### [What to produce]
In the passage on logistic regression, how is the continuous output y interpreted?

### [Reading passage]
════════════════════

If we consider our training samples (x_i, t_i) as independently taken from this distribution, our task is to find the parameterized distribution that best explains the data, which means to find the parameters w and b maximizing the likelihood that the samples t come from a Bernouilli distribution when x, w and b are given. We only need to apply Maximum Likelihood Estimation (MLE) on this Bernouilli distribution!

The likelihood function for logistic regression is :

\begin{aligned} L( w, b) &= P( t | x; w, b ) = \prod_{i=1}^{N} f(t_i | x_i; w, b ) \\ &= \prod_{i=1}^{N} y_i^{t_i} \, (1- y_i)^{1-t_i} \end{aligned}

The likelihood function is quite hard to differentiate, so we take the log-likelihood function:

\begin{aligned} l( w, b) &= \log L( w, b) \\ &= \sum_{i=1}^{N} [t_i \, \log y_i + (1 - t_i) \, \log( 1- y_i)]\\ \end{aligned}

or even better: the negative log-likelihood which will be minimized using gradient descent:

\mathcal{L}( w, b) = - \sum_{i=1}^{N} [t_i \, \log y_i + (1 - t_i) \, \log( 1- y_i)]

We then search for the minimum of the negative log-likelihood function by computing its gradient (here for a single sample):

\begin{aligned} \frac{\partial \mathcal{l}_i(w, b)}{\partial w} &= -\frac{\partial}{\partial w} [ t_i \, \log y_i + (1 - t_i) \, \log( 1- y_i) ] \\ &= - t_i \, \frac{\partial}{\partial w} \log y_i - (1 - t_i) \, \frac{\partial}{\partial w}\log( 1- y_i) \\ &= - t_i \, \frac{\frac{\partial}{\partial w} y_i}{y_i} - (1 - t_i) \, \frac{\frac{\partial}{\partial w}( 1- y_i)}{1- y_i} \\ &= - t_i \, \frac{y_i \, (1 - y_i) \, x_i}{y_i} + (1 - t_i) \, \frac{y_i \, (1-y_i) \, x_i}{1 - y_i}\\ &= - ( t_i - y_i ) \, x_i\\ \end{aligned}

We obtain the same gradient as the linear perceptron, but with a non-linear output function! Logistic regression is therefore a regression method used for classification. It uses a non-linear transfer function \sigma(x)=\frac{1}{1+\exp(-x)} applied on the net activation:

y_i = \sigma(\langle \mathbf{w} \cdot \mathbf{x}_i \rangle + b )

The continuous output y is interpreted as the probability of belonging to the positive class.

════════════════════

### [Provided material]
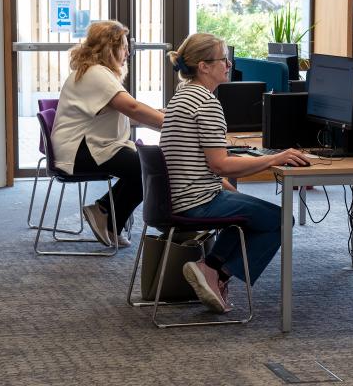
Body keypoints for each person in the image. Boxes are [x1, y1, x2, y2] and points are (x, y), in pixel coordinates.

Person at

════════════════════

### [Answer space]
As the probability of belonging to the positive class.